◆ TASK GOAL:
Write the next part of the Facebook terms-of-service article, picking up after its final sentence.
*** Opening of EXERCISE TEXT ***
Facebook: Friend or Foe?

February 26, 2009
By Chris Barnes

Facebook found itself at the center of another massively publicized controversy last week, when it announced a change to its terms of service (ToS) that would give the social networking service the right to retain material posted by its users in perpetuity. The change was actually slipped in several weeks prior, but the blogosphere picked up on it the weekend of Valentine’s Day, and once again we were off to the races. Blog articles led to angry Facebook groups, which led to articles in the mainstream media. In fact, the furor built to such a point that Facebook was forced to roll back to its former ToS last Wednesday.

Every time Facebook makes a major change — originally it was the introduction of the Orwellian news feed — it seems that college students across the nation are instantly up in arms. In this case, though, the ToS changes were likely made at the behest of Facebook’s legal team in order to reflect data retention policies already in place, rather than as the result of some grand evil scheme to own everyone’s banal status updates and embarrassing drunk party photos.
*** Close of EXERCISE TEXT ***
*** Opening of GIVEN RECORDS ***
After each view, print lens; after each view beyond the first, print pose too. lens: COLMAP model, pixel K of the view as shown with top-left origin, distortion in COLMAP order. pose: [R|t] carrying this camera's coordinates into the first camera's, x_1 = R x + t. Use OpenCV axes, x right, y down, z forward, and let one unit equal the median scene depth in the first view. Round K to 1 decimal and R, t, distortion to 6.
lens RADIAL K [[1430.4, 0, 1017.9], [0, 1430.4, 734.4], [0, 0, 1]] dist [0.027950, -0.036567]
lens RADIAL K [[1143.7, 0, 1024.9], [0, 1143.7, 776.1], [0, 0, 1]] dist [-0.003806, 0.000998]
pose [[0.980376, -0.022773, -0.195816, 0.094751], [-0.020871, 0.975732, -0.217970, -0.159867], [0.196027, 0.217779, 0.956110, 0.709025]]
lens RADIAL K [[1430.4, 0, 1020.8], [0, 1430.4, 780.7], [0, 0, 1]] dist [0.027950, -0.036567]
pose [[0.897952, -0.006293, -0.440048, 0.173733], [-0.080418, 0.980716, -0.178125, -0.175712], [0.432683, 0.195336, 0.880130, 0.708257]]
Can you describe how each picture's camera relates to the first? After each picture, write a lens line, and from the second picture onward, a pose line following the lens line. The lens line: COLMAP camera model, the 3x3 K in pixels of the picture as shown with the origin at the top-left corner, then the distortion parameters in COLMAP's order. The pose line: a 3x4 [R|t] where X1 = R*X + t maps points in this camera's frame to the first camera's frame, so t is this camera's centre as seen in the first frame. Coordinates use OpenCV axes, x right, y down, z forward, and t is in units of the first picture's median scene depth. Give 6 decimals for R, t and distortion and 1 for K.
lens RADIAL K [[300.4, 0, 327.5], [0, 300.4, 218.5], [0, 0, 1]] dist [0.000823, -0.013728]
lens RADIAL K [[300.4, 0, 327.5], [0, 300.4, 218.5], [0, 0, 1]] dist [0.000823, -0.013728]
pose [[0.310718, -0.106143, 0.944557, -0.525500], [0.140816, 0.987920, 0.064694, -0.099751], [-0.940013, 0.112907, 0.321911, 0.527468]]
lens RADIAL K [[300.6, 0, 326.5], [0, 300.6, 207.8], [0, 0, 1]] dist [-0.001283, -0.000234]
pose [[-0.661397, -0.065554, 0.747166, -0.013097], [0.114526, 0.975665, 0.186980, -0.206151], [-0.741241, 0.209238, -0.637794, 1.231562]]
*** Close of GIVEN RECORDS ***
◆ REPLY:
Why? Well, think about it: Like any gigantic website, Facebook undoubtedly has an extensive backup system in place. These backups are very good things, as they prevent the loss of any information at the hands of any number of technical problems that can and do go wrong with large, distributed information systems. I can only imagine the enraged groups that would pop up should an un-backed-up database server fail at Facebook and result in the loss of countless user accounts, posts, photos and other content. In the “web 2.0” information society of today, we demand 100 percent up time for our main sites, and when even a byte of our precious data is lost, heads must roll. With backups, Facebook is protecting itself and improving our experience in using their site.

However, because good backup systems are designed to prevent the loss of data, deleting all of a user’s data on demand becomes much more difficult. If you register an account now and then request its deletion in October, deleting it on the “live,” current database won’t delete you entirely; it will be several more months before the months of old backups cycle out of existence.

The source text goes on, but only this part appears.